The wake came shortly after and my most vivid memory was walking into the room with my back to the coffin — I wasn’t ready to see him yet — but accidentally coming face-to-face with a large mirror on the wall and getting my first glimpse that way. It seemed appropriate somehow that it would catch me off guard — death does that. But I was both comforted and confused by how much more he looked like himself in that casket. His face was no longer swollen and bruised, he was in his normal clothing, and he looked… asleep, really. 
But I couldn’t handle all of the sympathetic looks, the hand shakes, the hugs — largely from people I barely knew — so my uncle, my mom’s brother, snuck my brother and I off to Dunkin’ Donuts so we could have a breather. It was a simple gesture but I should really tell him someday how much it meant, how it still sticks with me as such a deeply thoughtful moment, a moment where he was truly able to read our expressions and know just what we needed. 

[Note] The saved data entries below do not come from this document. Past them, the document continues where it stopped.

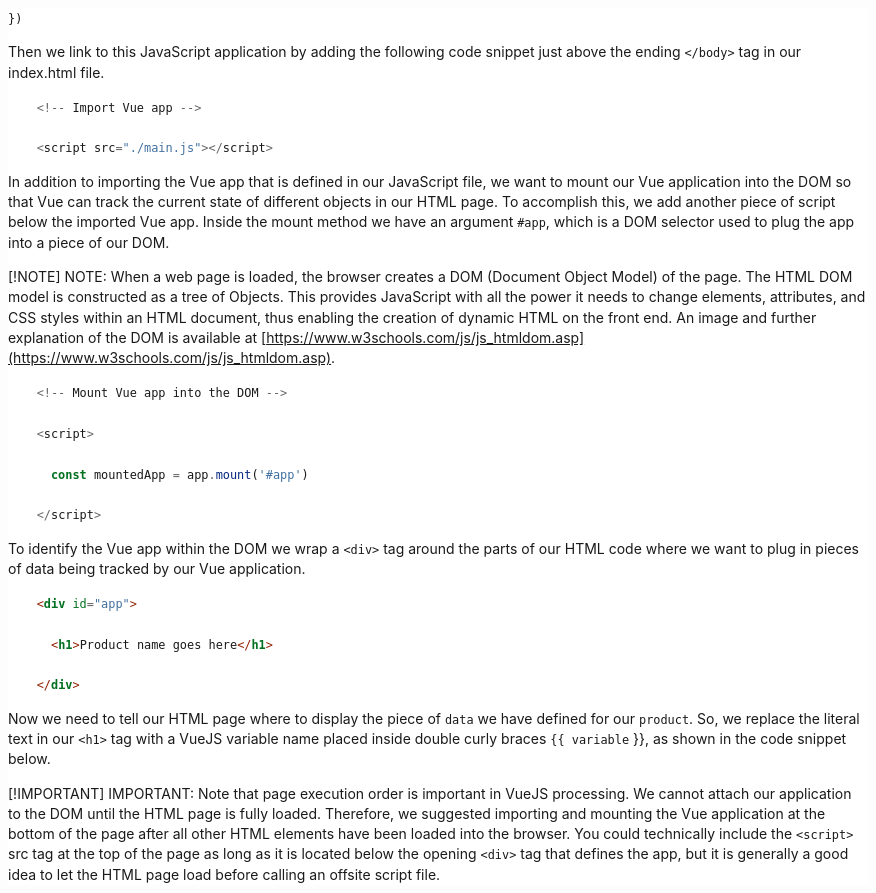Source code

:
 ```javascript
})

```

Then we link to this JavaScript application by adding the following code snippet just above the ending `</body>` tag in our index.html file.

```javascript
    <!-- Import Vue app -->

    <script src="./main.js"></script>

```

In addition to importing the Vue app that is defined in our JavaScript file, we want to mount our Vue application into the DOM so that Vue can track the current state of different objects in our HTML page. To accomplish this, we add another piece of script below the imported Vue app. Inside the mount method we have an argument `#app`, which is a DOM selector used to plug the app into a piece of our DOM.

[!NOTE]
NOTE: When a web page is loaded, the browser creates a DOM (Document Object Model) of the page. The HTML DOM model is constructed as a tree of Objects. This provides JavaScript with all the power it needs to change elements, attributes, and CSS styles within an HTML document, thus enabling the creation of dynamic HTML on the front end. An image and further explanation of the DOM is available at [https://www.w3schools.com/js/js_htmldom.asp](https://www.w3schools.com/js/js_htmldom.asp).

```javascript
    <!-- Mount Vue app into the DOM -->

    <script>

      const mountedApp = app.mount('#app')

    </script>

```

To identify the Vue app within the DOM we wrap a `<div>` tag around the parts of our HTML code where we want to plug in pieces of data being tracked by our Vue application.

```html
    <div id="app">

      <h1>Product name goes here</h1>

    </div>

```

Now we need to tell our HTML page where to display the piece of `data` we have defined for our `product`. So, we replace the literal text in our `<h1>` tag with a VueJS variable name placed inside double curly braces `{{ variable` }}, as shown in the code snippet below.

[!IMPORTANT]
IMPORTANT: Note that page execution order is important in VueJS processing. We cannot attach our application to the DOM until the HTML page is fully loaded. Therefore, we suggested importing and mounting the Vue application at the bottom of the page after all other HTML elements have been loaded into the browser. You could technically include the `<script>` src tag at the top of the page as long as it is located below the opening `<div>` tag that defines the app, but it is generally a good idea to let the HTML page load before calling an offsite script file.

The funeral felt more anonymous, somehow. Maybe because it took place in a large church where more people could pack in. Maybe because people didn’t seek me out as much to extend their condolences. I was able to sit towards the back, avoiding sad glances, and just let the experience roll over me — as everything at that point did — until it was over. And then it was.

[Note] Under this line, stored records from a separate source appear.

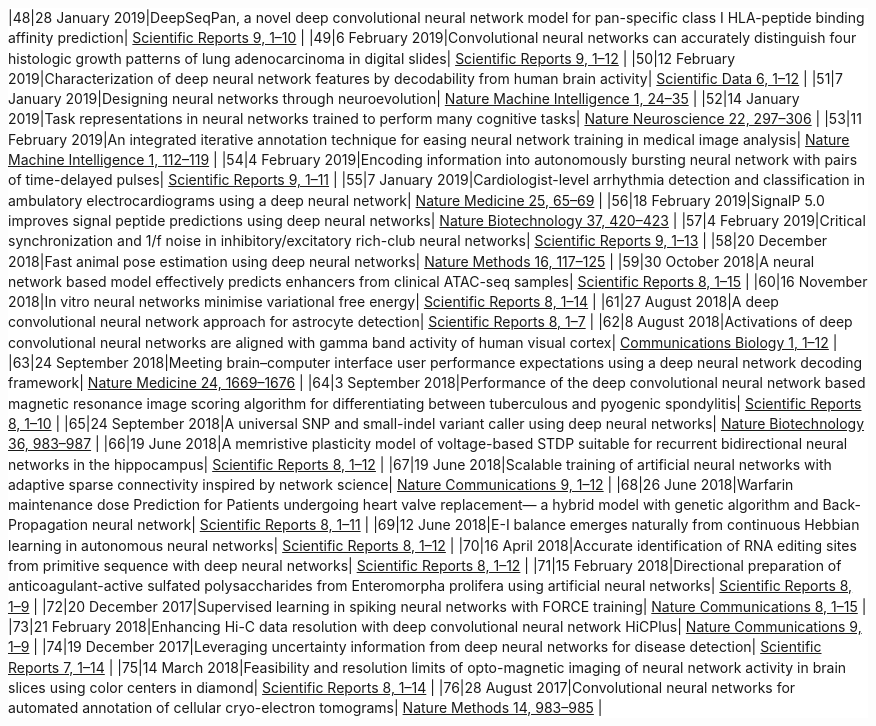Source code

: |48|28 January 2019|DeepSeqPan, a novel deep convolutional neural network model for pan-specific class I HLA-peptide binding affinity prediction| [Scientific Reports 9, 1–10](https://www.nature.com/articles/s41598-018-37214-1) |
|49|6 February 2019|Convolutional neural networks can accurately distinguish four histologic growth patterns of lung adenocarcinoma in digital slides| [Scientific Reports 9, 1–12](https://www.nature.com/articles/s41598-018-37638-9) |
|50|12 February 2019|Characterization of deep neural network features by decodability from human brain activity| [Scientific Data 6, 1–12](https://www.nature.com/articles/sdata201912) |
|51|7 January 2019|Designing neural networks through neuroevolution| [Nature Machine Intelligence 1, 24–35](https://www.nature.com/articles/s42256-018-0006-z) |
|52|14 January 2019|Task representations in neural networks trained to perform many cognitive tasks| [Nature Neuroscience 22, 297–306](https://www.nature.com/articles/s41593-018-0310-2) |
|53|11 February 2019|An integrated iterative annotation technique for easing neural network training in medical image analysis| [Nature Machine Intelligence 1, 112–119](https://www.nature.com/articles/s42256-019-0018-3) |
|54|4 February 2019|Encoding information into autonomously bursting neural network with pairs of time-delayed pulses| [Scientific Reports 9, 1–11](https://www.nature.com/articles/s41598-018-37915-7) |
|55|7 January 2019|Cardiologist-level arrhythmia detection and classification in ambulatory electrocardiograms using a deep neural network| [Nature Medicine 25, 65–69](https://www.nature.com/articles/s41591-018-0268-3) |
|56|18 February 2019|SignalP 5.0 improves signal peptide predictions using deep neural networks| [Nature Biotechnology 37, 420–423](https://www.nature.com/articles/s41587-019-0036-z) |
|57|4 February 2019|Critical synchronization and 1/f noise in inhibitory/excitatory rich-club neural networks| [Scientific Reports 9, 1–13](https://www.nature.com/articles/s41598-018-37920-w) |
|58|20 December 2018|Fast animal pose estimation using deep neural networks| [Nature Methods 16, 117–125](https://www.nature.com/articles/s41592-018-0234-5) |
|59|30 October 2018|A neural network based model effectively predicts enhancers from clinical ATAC-seq samples| [Scientific Reports 8, 1–15](https://www.nature.com/articles/s41598-018-34420-9) |
|60|16 November 2018|In vitro neural networks minimise variational free energy| [Scientific Reports 8, 1–14](https://www.nature.com/articles/s41598-018-35221-w) |
|61|27 August 2018|A deep convolutional neural network approach for astrocyte detection| [Scientific Reports 8, 1–7](https://www.nature.com/articles/s41598-018-31284-x) |
|62|8 August 2018|Activations of deep convolutional neural networks are aligned with gamma band activity of human visual cortex| [Communications Biology 1, 1–12](https://www.nature.com/articles/s42003-018-0110-y) |
|63|24 September 2018|Meeting brain–computer interface user performance expectations using a deep neural network decoding framework| [Nature Medicine 24, 1669–1676](https://www.nature.com/articles/s41591-018-0171-y) |
|64|3 September 2018|Performance of the deep convolutional neural network based magnetic resonance image scoring algorithm for differentiating between tuberculous and pyogenic spondylitis| [Scientific Reports 8, 1–10](https://www.nature.com/articles/s41598-018-31486-3) |
|65|24 September 2018|A universal SNP and small-indel variant caller using deep neural networks| [Nature Biotechnology 36, 983–987](https://www.nature.com/articles/nbt.4235) |
|66|19 June 2018|A memristive plasticity model of voltage-based STDP suitable for recurrent bidirectional neural networks in the hippocampus| [Scientific Reports 8, 1–12](https://www.nature.com/articles/s41598-018-27616-6) |
|67|19 June 2018|Scalable training of artificial neural networks with adaptive sparse connectivity inspired by network science| [Nature Communications 9, 1–12](https://www.nature.com/articles/s41467-018-04316-3) |
|68|26 June 2018|Warfarin maintenance dose Prediction for Patients undergoing heart valve replacement— a hybrid model with genetic algorithm and Back-Propagation neural network| [Scientific Reports 8, 1–11](https://www.nature.com/articles/s41598-018-27772-9) |
|69|12 June 2018|E-I balance emerges naturally from continuous Hebbian learning in autonomous neural networks| [Scientific Reports 8, 1–12](https://www.nature.com/articles/s41598-018-27099-5) |
|70|16 April 2018|Accurate identification of RNA editing sites from primitive sequence with deep neural networks| [Scientific Reports 8, 1–12](https://www.nature.com/articles/s41598-018-24298-y) |
|71|15 February 2018|Directional preparation of anticoagulant-active sulfated polysaccharides from Enteromorpha prolifera using artificial neural networks| [Scientific Reports 8, 1–9](https://www.nature.com/articles/s41598-018-21556-x) |
|72|20 December 2017|Supervised learning in spiking neural networks with FORCE training| [Nature Communications 8, 1–15](https://www.nature.com/articles/s41467-017-01827-3) |
|73|21 February 2018|Enhancing Hi-C data resolution with deep convolutional neural network HiCPlus| [Nature Communications 9, 1–9](https://www.nature.com/articles/s41467-018-03113-2) |
|74|19 December 2017|Leveraging uncertainty information from deep neural networks for disease detection| [Scientific Reports 7, 1–14](https://www.nature.com/articles/s41598-017-17876-z) |
|75|14 March 2018|Feasibility and resolution limits of opto-magnetic imaging of neural network activity in brain slices using color centers in diamond| [Scientific Reports 8, 1–14](https://www.nature.com/articles/s41598-018-22793-w) |
|76|28 August 2017|Convolutional neural networks for automated annotation of cellular cryo-electron tomograms| [Nature Methods 14, 983–985](https://www.nature.com/articles/nmeth.4405) |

It’s taken me well into adulthood to come to grips with, well, most of this. I’ve had only a few hard cries over the years and most of them are more focused on how unfair it is. He will never meet my husband, a man who is similar to him in many ways and who he would absolutely have bonded deeply with and loved. He didn’t get to see my brother — always wise and beyond his years — turn into a hilarious, artistic, generous, purely kind man. He won’t get to meet the son in my belly right now, our first child. But maybe most unfair is my mom — and all of us — losing his love, his goofiness, his dry sense of humor, his constant dad jokes, his willingness to give himself to help anyone with anything. We all lost something huge that day, something we will never replace, and we each had to do what it took to survive… but we’re still here, somehow.